Adding multiple values to key in perl hash

aki2all picture aki2all · Sep 2, 2013 · Viewed 11.1k times · Source

I need to create multi-dimensional hash.

for example I have done:

$hash{gene} = $mrna;
if (exists ($exon)){
  $hash{gene}{$mrna} = $exon;
}
if (exists ($cds)){
  $hash{gene}{$mrna} = $cds;
}

where $gene, $mrna, $exon, $cds are unique ids.

But, my issue is that I want some properties of $gene and $mrna to be included in the hash. for example:

$hash{$gene}{'start_loc'} = $start;
$hash{gene}{mrna}{'start_loc'} = $start;

etc. But, is that a feasible way of declaring a hash? If I call $hash{$gene} both $mrna and start_loc will be printed.
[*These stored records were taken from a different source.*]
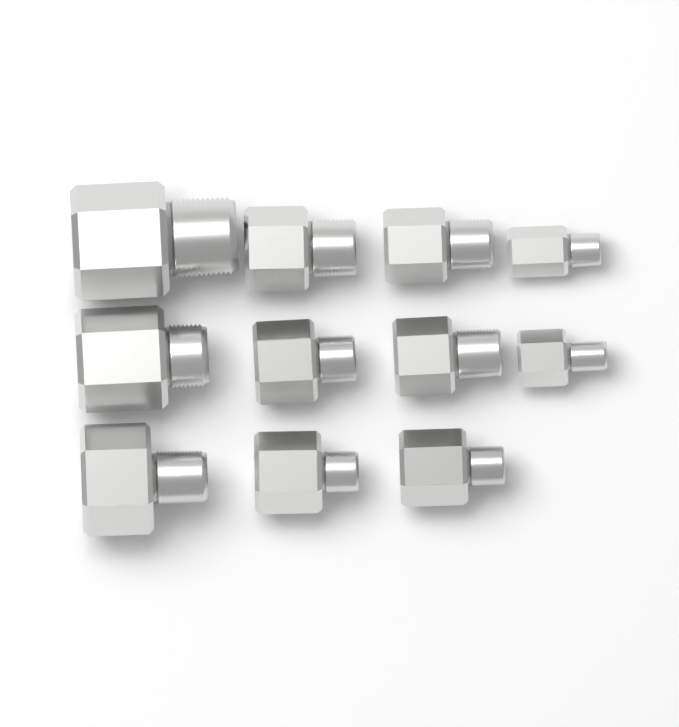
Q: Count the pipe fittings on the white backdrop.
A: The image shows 11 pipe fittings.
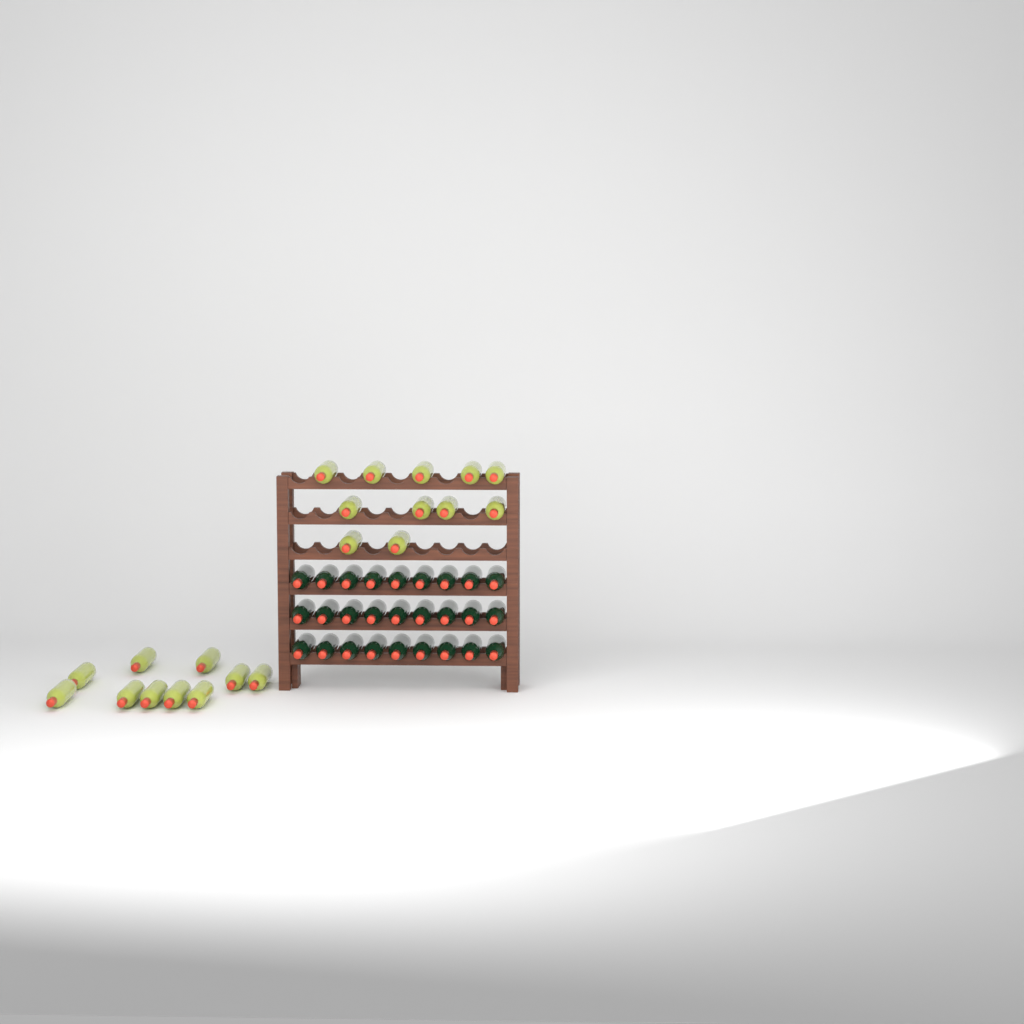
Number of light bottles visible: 21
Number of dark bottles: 27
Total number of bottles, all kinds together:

What could be the solution?

How would I add multiple values for the same key $gene and $mrna being the keys in this case.

Any suggestions will be appreciated.

Answer

David W. picture David W. · Sep 3, 2013

What you need to do is to read the Perl Reference Tutorial.

Simple answer to your question:

Perl hashes can only take a single value to a key. However, that single value can be a reference to a memory location of another hash.

my %hash1 = ( foo => "bar", fu => "bur" };  #First hash
my %hash2;
my $hash{some_key} = \%hash1;   #Reference to %hash1

And, there's nothing stopping that first hash from containing a reference to another hash. It's turtles all the way down!.

So yes, you can have a complex and convoluted structure as you like with as many sub-hashes as you want. Or mix in some arrays too.

For various reasons, I prefer the -> syntax when using these complex structures. I find that for more complex structures, it makes it easier to read. However, the main this is it makes you remember these are references and not actual multidimensional structures.

For example:

$hash{gene}->{mrna}->{start_loc} = $start;  #Quote not needed in string if key name qualifies as a valid variable name.

The best thing to do is to think of your hash as a structure. For example:

my $person_ref = {};   #Person is a hash reference.
my $person->{NAME}->{FIRST} = "Bob";
my $person->{NAME}->{LAST} = "Rogers";
my $person->{PHONE}->{WORK}->[0] = "555-1234"; An Array Ref. Might have > 1
my $person->{PHONE}->{WORK}->[1] = "555-4444";
my $person->{PHONE}->{CELL}->[0] = "555-4321";
...

my @people;
push @people, $person_ref;

Now, I can load up my @people array with all my people, or maybe use a hash:

my %person;
$person{$bobs_ssn} = $person;   #Now, all of Bob's info is index by his SSN.

So, the first thing you need to do is to think of what your structure should look like. What are the fields in your structure? What are the sub-fields? Figure out what your structure should look like, and then setup your hash of hashes to look like that. Figure out exactly how it will be stored and keyed.

Remember, this hash contains references to your genes (or whatever), so you want to choose your keys wisely.

Read the tutorial. Then, try your hand at it. It's not all that complicated to understand. However, it can be a bear to maintain.

When you say use strict;, you give yourself some protection:

my $foo = "bar";
say $Foo;    #This won't work!

This won't work because you didn't declare $Foo, you declared $foo. The use stict; can catch variable names that are mistyped, but:

my %var;
$var{foo} = "bar";
say $var{Foo};    #Whoops!

This will not be caught (except maybe that $var{Foo} has not been initialized. The use strict; pragma can't detect mistakes in typing in your keys.

The next step, after you've grown comfortable with references is to move onto object oriented Perl. There's a Tutorial for that too.

All Object Oriented Perl does is to take your hash references, and turns them into objects. Then, it creates subroutines that will help you keep track of manipulating objects. For example:

 sub last_name {
    my $person = shift;   #Don't worry about this for now..
    my $last_name = shift;

    if ( exists $last_name ) {
      my $person->{NAME}->{LAST} = $last_name;
    }
    return $person->{NAME}->{LAST};
}

When I set my last name using this subroutine ...I mean method, I guarantee that the key will be $person->{NAME}->{LAST} and not $person->{LAST}->{NAME} or $person->{LAST}->{NMAE}. or $person->{last}->{name}.

The main problem isn't learning the mechanisms, but learning to apply them. So, think about exactly how you want to represent your items. This about what fields you want, and how you're going to pull up that information.